::: DATA SHOWN

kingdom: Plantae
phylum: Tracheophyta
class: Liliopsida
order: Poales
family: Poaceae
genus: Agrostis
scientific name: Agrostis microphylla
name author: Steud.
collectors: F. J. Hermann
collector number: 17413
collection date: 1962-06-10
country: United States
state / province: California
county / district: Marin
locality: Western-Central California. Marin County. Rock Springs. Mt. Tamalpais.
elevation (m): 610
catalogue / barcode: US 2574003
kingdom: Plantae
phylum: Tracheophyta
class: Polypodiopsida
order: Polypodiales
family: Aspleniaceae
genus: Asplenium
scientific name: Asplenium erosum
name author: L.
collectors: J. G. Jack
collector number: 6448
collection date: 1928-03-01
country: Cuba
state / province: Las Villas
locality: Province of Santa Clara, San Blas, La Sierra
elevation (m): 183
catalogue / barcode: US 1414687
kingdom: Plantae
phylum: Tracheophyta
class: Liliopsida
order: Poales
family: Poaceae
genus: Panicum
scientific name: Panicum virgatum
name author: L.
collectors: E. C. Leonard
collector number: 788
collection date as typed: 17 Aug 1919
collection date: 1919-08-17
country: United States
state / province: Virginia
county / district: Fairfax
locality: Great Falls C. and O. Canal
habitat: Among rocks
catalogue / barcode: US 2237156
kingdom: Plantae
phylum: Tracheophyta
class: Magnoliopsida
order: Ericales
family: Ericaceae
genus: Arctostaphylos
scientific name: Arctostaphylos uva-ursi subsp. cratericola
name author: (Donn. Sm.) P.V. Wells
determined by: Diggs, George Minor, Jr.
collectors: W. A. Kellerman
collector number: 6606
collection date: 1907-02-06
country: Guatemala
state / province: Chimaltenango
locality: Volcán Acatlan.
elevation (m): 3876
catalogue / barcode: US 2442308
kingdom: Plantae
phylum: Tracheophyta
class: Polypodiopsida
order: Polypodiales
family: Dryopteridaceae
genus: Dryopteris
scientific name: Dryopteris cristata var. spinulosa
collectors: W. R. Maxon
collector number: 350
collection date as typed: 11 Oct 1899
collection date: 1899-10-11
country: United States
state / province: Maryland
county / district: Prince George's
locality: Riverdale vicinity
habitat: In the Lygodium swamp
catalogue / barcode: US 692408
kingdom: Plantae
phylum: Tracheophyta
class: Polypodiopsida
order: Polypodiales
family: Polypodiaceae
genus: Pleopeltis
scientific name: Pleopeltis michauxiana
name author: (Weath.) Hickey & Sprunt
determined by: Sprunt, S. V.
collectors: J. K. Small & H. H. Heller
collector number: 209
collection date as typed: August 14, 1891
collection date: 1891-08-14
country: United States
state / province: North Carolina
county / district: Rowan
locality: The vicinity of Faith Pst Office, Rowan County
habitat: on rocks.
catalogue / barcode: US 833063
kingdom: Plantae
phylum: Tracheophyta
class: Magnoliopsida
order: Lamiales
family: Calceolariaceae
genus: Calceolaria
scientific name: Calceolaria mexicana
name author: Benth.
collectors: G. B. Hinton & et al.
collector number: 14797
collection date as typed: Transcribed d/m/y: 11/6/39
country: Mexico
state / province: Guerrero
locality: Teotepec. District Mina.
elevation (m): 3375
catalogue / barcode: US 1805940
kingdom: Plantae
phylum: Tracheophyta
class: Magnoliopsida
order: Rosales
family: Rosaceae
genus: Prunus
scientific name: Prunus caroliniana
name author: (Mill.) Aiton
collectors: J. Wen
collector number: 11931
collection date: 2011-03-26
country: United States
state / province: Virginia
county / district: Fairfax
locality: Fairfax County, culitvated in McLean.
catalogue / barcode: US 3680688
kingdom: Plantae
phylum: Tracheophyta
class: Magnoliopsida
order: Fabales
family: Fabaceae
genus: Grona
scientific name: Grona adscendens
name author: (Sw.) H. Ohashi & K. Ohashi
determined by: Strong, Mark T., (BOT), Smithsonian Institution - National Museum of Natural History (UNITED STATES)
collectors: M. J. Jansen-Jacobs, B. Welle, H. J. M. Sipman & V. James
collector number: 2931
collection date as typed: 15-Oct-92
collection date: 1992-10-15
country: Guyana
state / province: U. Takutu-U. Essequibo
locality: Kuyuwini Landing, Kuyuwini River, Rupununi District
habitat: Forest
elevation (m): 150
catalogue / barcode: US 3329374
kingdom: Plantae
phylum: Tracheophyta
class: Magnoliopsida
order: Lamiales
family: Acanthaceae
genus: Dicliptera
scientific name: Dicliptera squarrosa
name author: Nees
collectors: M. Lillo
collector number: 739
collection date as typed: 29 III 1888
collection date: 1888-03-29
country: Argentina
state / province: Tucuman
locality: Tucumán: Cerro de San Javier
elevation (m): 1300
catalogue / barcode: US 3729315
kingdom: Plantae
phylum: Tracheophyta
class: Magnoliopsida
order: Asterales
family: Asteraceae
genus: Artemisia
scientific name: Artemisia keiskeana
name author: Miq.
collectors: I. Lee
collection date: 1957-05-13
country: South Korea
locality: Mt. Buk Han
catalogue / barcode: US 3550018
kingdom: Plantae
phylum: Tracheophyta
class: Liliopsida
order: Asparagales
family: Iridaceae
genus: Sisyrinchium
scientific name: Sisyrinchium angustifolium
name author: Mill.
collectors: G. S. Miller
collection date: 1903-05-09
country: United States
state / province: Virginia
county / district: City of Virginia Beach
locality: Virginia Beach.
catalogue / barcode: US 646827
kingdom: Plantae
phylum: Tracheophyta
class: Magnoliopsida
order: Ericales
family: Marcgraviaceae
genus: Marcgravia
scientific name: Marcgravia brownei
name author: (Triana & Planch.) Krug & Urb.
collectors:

::::::

◆ **WHAT IS ASKED**: Reproduce every row above word for word, with no changes.

◆ **RESULT OF THIS TASK**:
kingdom: Plantae
phylum: Tracheophyta
class: Liliopsida
order: Poales
family: Poaceae
genus: Agrostis
scientific name: Agrostis microphylla
name author: Steud.
collectors: F. J. Hermann
collector number: 17413
collection date: 1962-06-10
country: United States
state / province: California
county / district: Marin
locality: Western-Central California. Marin County. Rock Springs. Mt. Tamalpais.
elevation (m): 610
catalogue / barcode: US 2574003
kingdom: Plantae
phylum: Tracheophyta
class: Polypodiopsida
order: Polypodiales
family: Aspleniaceae
genus: Asplenium
scientific name: Asplenium erosum
name author: L.
collectors: J. G. Jack
collector number: 6448
collection date: 1928-03-01
country: Cuba
state / province: Las Villas
locality: Province of Santa Clara, San Blas, La Sierra
elevation (m): 183
catalogue / barcode: US 1414687
kingdom: Plantae
phylum: Tracheophyta
class: Liliopsida
order: Poales
family: Poaceae
genus: Panicum
scientific name: Panicum virgatum
name author: L.
collectors: E. C. Leonard
collector number: 788
collection date as typed: 17 Aug 1919
collection date: 1919-08-17
country: United States
state / province: Virginia
county / district: Fairfax
locality: Great Falls C. and O. Canal
habitat: Among rocks
catalogue / barcode: US 2237156
kingdom: Plantae
phylum: Tracheophyta
class: Magnoliopsida
order: Ericales
family: Ericaceae
genus: Arctostaphylos
scientific name: Arctostaphylos uva-ursi subsp. cratericola
name author: (Donn. Sm.) P.V. Wells
determined by: Diggs, George Minor, Jr.
collectors: W. A. Kellerman
collector number: 6606
collection date: 1907-02-06
country: Guatemala
state / province: Chimaltenango
locality: Volcán Acatlan.
elevation (m): 3876
catalogue / barcode: US 2442308
kingdom: Plantae
phylum: Tracheophyta
class: Polypodiopsida
order: Polypodiales
family: Dryopteridaceae
genus: Dryopteris
scientific name: Dryopteris cristata var. spinulosa
collectors: W. R. Maxon
collector number: 350
collection date as typed: 11 Oct 1899
collection date: 1899-10-11
country: United States
state / province: Maryland
county / district: Prince George's
locality: Riverdale vicinity
habitat: In the Lygodium swamp
catalogue / barcode: US 692408
kingdom: Plantae
phylum: Tracheophyta
class: Polypodiopsida
order: Polypodiales
family: Polypodiaceae
genus: Pleopeltis
scientific name: Pleopeltis michauxiana
name author: (Weath.) Hickey & Sprunt
determined by: Sprunt, S. V.
collectors: J. K. Small & H. H. Heller
collector number: 209
collection date as typed: August 14, 1891
collection date: 1891-08-14
country: United States
state / province: North Carolina
county / district: Rowan
locality: The vicinity of Faith Pst Office, Rowan County
habitat: on rocks.
catalogue / barcode: US 833063
kingdom: Plantae
phylum: Tracheophyta
class: Magnoliopsida
order: Lamiales
family: Calceolariaceae
genus: Calceolaria
scientific name: Calceolaria mexicana
name author: Benth.
collectors: G. B. Hinton & et al.
collector number: 14797
collection date as typed: Transcribed d/m/y: 11/6/39
country: Mexico
state / province: Guerrero
locality: Teotepec. District Mina.
elevation (m): 3375
catalogue / barcode: US 1805940
kingdom: Plantae
phylum: Tracheophyta
class: Magnoliopsida
order: Rosales
family: Rosaceae
genus: Prunus
scientific name: Prunus caroliniana
name author: (Mill.) Aiton
collectors: J. Wen
collector number: 11931
collection date: 2011-03-26
country: United States
state / province: Virginia
county / district: Fairfax
locality: Fairfax County, culitvated in McLean.
catalogue / barcode: US 3680688
kingdom: Plantae
phylum: Tracheophyta
class: Magnoliopsida
order: Fabales
family: Fabaceae
genus: Grona
scientific name: Grona adscendens
name author: (Sw.) H. Ohashi & K. Ohashi
determined by: Strong, Mark T., (BOT), Smithsonian Institution - National Museum of Natural History (UNITED STATES)
collectors: M. J. Jansen-Jacobs, B. Welle, H. J. M. Sipman & V. James
collector number: 2931
collection date as typed: 15-Oct-92
collection date: 1992-10-15
country: Guyana
state / province: U. Takutu-U. Essequibo
locality: Kuyuwini Landing, Kuyuwini River, Rupununi District
habitat: Forest
elevation (m): 150
catalogue / barcode: US 3329374
kingdom: Plantae
phylum: Tracheophyta
class: Magnoliopsida
order: Lamiales
family: Acanthaceae
genus: Dicliptera
scientific name: Dicliptera squarrosa
name author: Nees
collectors: M. Lillo
collector number: 739
collection date as typed: 29 III 1888
collection date: 1888-03-29
country: Argentina
state / province: Tucuman
locality: Tucumán: Cerro de San Javier
elevation (m): 1300
catalogue / barcode: US 3729315
kingdom: Plantae
phylum: Tracheophyta
class: Magnoliopsida
order: Asterales
family: Asteraceae
genus: Artemisia
scientific name: Artemisia keiskeana
name author: Miq.
collectors: I. Lee
collection date: 1957-05-13
country: South Korea
locality: Mt. Buk Han
catalogue / barcode: US 3550018
kingdom: Plantae
phylum: Tracheophyta
class: Liliopsida
order: Asparagales
family: Iridaceae
genus: Sisyrinchium
scientific name: Sisyrinchium angustifolium
name author: Mill.
collectors: G. S. Miller
collection date: 1903-05-09
country: United States
state / province: Virginia
county / district: City of Virginia Beach
locality: Virginia Beach.
catalogue / barcode: US 646827
kingdom: Plantae
phylum: Tracheophyta
class: Magnoliopsida
order: Ericales
family: Marcgraviaceae
genus: Marcgravia
scientific name: Marcgravia brownei
name author: (Triana & Planch.) Krug & Urb.
collectors:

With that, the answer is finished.